We all get our buttons pushed. No doubt we push others’ buttons, too. But what happens when we get our buttons pushed is a variety of emotional reactions, none of which is usually very good.
Getting our buttons pushed can make us angry, afraid, resentful, depressed, withdrawn and so many other feelings. The results in the “real” world are that we behave differently than we did “pre-push.” Most often, when buttons get pushed, they are old buttons .. ones that have a history, and were pushed in the past. Maybe a lot. And when they all happen to get pushed at once? by a lot of people? Well, then things happen. Or don’t.

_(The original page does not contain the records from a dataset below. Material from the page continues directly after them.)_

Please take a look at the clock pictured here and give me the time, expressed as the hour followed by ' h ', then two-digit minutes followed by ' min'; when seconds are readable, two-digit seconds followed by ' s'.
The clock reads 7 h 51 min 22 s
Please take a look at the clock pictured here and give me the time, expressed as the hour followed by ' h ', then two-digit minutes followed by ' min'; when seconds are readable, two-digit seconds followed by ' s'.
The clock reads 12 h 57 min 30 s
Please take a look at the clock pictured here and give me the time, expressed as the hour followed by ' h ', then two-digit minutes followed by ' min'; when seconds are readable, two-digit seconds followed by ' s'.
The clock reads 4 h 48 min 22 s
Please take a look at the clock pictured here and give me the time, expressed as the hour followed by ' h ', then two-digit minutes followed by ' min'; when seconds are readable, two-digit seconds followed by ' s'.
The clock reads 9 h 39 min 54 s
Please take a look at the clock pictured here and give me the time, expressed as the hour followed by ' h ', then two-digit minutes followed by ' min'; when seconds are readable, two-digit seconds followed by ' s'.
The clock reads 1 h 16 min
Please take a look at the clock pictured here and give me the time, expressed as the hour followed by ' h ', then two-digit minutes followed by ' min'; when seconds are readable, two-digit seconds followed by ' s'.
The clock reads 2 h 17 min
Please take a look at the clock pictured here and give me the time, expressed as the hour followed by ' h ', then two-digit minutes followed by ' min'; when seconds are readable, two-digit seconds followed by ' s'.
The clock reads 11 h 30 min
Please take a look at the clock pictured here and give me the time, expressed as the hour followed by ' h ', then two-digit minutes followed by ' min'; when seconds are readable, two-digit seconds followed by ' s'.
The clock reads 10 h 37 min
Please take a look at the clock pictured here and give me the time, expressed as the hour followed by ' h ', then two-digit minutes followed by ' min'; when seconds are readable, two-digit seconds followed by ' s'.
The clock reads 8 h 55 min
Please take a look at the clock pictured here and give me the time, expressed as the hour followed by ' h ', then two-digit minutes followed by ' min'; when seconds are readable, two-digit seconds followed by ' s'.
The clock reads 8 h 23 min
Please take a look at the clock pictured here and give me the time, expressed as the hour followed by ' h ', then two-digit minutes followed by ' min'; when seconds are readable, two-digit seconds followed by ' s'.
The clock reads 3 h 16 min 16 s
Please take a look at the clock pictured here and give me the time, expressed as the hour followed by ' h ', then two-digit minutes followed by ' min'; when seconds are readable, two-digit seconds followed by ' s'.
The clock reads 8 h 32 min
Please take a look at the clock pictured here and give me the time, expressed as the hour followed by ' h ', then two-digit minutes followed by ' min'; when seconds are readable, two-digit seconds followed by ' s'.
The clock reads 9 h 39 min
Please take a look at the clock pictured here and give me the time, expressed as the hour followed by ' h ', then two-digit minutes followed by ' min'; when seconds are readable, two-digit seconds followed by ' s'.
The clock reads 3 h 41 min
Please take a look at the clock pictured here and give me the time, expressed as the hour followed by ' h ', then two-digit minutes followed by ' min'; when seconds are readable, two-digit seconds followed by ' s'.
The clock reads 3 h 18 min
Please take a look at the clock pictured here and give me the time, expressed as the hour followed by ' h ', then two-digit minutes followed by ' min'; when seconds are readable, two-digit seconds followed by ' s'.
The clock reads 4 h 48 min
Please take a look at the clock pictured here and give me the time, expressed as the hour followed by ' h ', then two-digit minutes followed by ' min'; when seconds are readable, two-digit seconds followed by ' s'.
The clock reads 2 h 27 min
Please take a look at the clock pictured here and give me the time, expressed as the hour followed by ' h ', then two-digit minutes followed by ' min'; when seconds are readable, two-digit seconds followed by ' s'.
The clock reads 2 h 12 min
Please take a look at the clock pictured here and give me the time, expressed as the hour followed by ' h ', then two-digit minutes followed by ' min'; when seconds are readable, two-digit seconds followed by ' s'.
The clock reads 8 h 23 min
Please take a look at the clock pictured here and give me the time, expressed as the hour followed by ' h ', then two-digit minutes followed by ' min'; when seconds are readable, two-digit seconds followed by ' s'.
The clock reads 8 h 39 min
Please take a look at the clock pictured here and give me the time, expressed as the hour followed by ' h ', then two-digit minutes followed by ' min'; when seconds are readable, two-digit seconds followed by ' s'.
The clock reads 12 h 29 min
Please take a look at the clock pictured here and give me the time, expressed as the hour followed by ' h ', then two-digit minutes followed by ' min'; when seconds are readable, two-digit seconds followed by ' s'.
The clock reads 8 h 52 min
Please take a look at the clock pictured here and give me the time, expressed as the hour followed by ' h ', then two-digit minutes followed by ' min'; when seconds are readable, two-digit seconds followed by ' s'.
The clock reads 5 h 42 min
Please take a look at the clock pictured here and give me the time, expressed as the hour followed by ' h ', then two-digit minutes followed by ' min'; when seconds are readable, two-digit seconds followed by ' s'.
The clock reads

In my case, I fell off my blog entries. Didn’t feel much like writing. What’s always true, with rare exception, is the button-pushers push everyone’s buttons that way – the button pushing is really their issue and never personal. It often feels personal, though, and can be quite tiring. Will those people change who they are? Chances are, no. Can we do anything about it? Sure! We can bring their behavior to their attention, and if they care enough about us, they may try and adjust it. We can also avoid those people or situations, and if that’s not possible, limit exposure to them. Finding a way to deal with the button-pushers is also helpful.
But what really works is understanding that we have buttons and that it’s always old stuff. The button-pushers? Their issue, not personal … let it go and move on.